1. The Regional Australia Institute supports the development and implementation of a long term decentralisation policy for the Australian Government. This submission is focused on the wider merits of decentralisation policies for the public service. It responds to Terms of Reference b(ii), b(iii) and d.
2. Currently the Australian Public Service (APS) is highly centralised with 83 per cent of jobs located in Australia’s largest cities. Most of the 17 per cent of APS jobs located outside Canberra and the big five cities are lower paid and have little influence in the decisions impacting how government policies are made and delivered.
3. The direct economic benefits of APS employment flow primarily to major cities. On a per capita basis, the APS spends four times more on wages in metropolitan areas than in regions ($1001 vs $281). For senior roles, the spend is 12 times higher per person ($436 vs $36) due to the concentration of senior roles in Canberra.
4. Relocation can have risks for the APS and regions. Benefits are limited if the transition is poorly managed by agencies, if the relocation is short term and if it is used as a mechanism to artificially cover a regional economic weakness.
5. International and local evidence confirms that there are significant benefits to locating additional APS staff beyond Canberra and the five largest Australian cities. These include lower costs for the APS and our largest cities and more jobs, enhanced career pathways and specialist employment clusters in regional Australia.

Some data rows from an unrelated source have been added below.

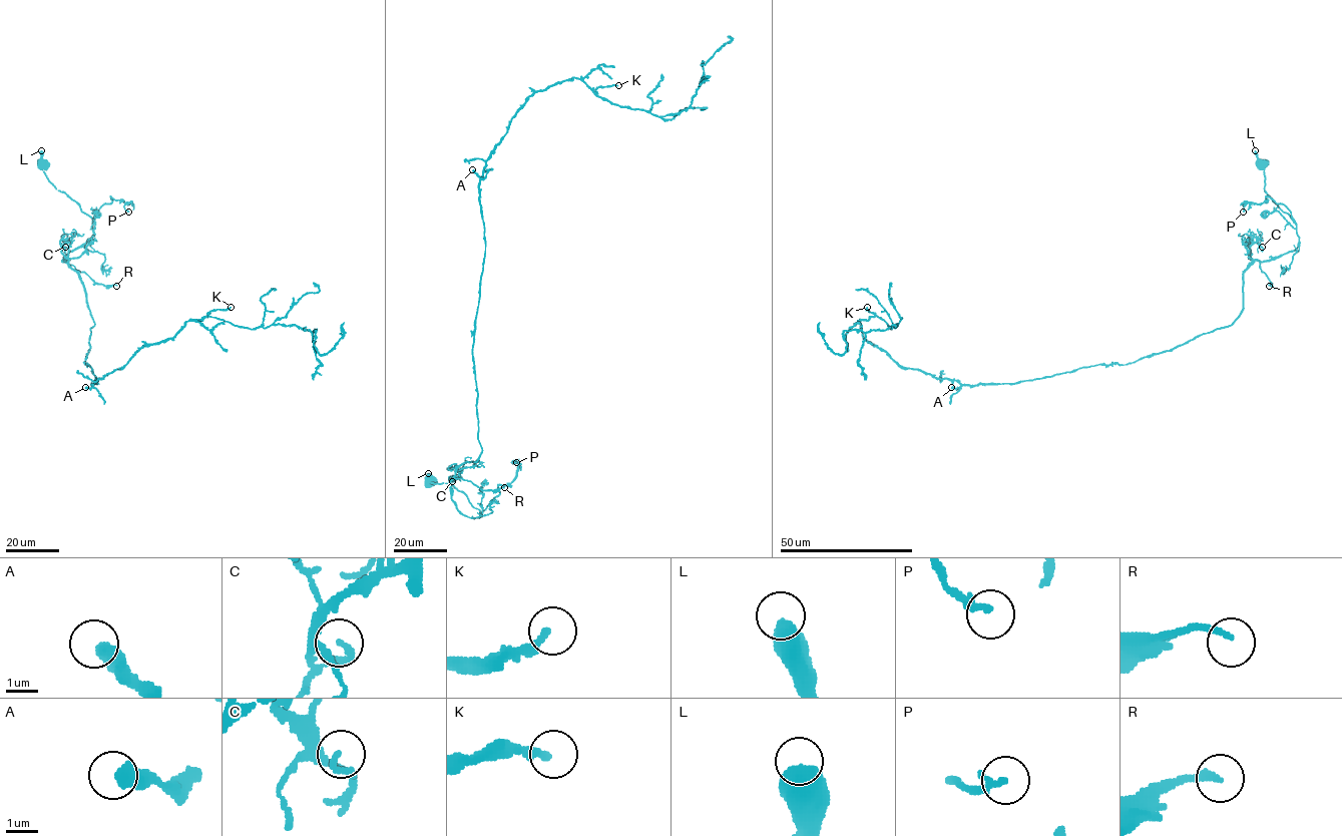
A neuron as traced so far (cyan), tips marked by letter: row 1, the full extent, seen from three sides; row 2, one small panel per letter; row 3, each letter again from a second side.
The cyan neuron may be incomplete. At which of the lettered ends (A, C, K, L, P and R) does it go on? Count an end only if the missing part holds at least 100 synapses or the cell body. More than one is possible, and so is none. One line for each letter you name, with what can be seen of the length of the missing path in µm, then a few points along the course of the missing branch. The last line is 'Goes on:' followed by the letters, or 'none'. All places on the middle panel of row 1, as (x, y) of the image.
Goes on: none

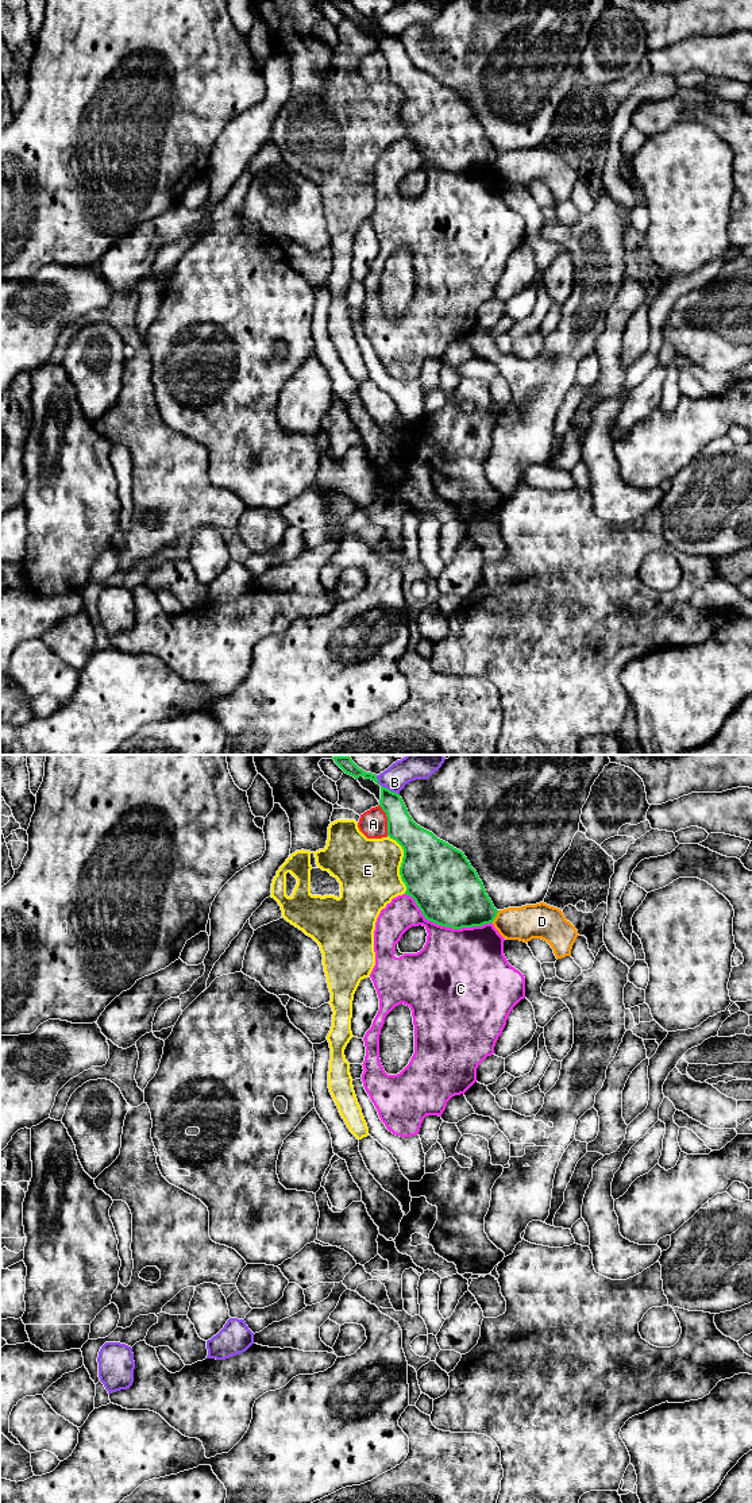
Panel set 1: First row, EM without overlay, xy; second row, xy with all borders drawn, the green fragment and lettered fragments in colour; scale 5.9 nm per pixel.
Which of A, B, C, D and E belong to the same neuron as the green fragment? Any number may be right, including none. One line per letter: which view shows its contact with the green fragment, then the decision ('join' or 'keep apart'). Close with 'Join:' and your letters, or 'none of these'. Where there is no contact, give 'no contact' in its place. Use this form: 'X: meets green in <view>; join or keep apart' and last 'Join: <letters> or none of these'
A: meets green in xy; keep apart
B: meets green in xy; keep apart
C: meets green in xy; keep apart
D: meets green in xy; keep apart
E: meets green in xy; keep apart
Join: none of these

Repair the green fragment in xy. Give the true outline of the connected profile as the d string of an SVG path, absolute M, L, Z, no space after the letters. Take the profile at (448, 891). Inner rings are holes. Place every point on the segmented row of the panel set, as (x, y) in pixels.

6. The aims of a long term decentralisation policy should be to: a. Achieve a better balance in the spend on APS wages in metropolitan and regional economies; b. Provide a wider range of public sector career options for residents in regional areas; c. Enable local decision making and strengthen policy implementation for regional issues; d. Foster regional economic development by strategically locating APS agencies in regional areas in combination with related public or private sector activities; and e. Maintain decentralisation effort over the medium term to ensure benefits are realised.
7. As well as identifying relocation options and setting clear goals for relocations, the policy should embed the Scottish approach which requires the consideration of location whenever: a. The creation of a new unit, agency or organisation occurs; b. The merger or reorganisation of an existing organisation occurs; or c. A significant property break, such as the termination of an existing lease, occurs. This would serve to embed the process of decentralisation within the regularly changing activities of government and support a long term effort for decentralisation to regions.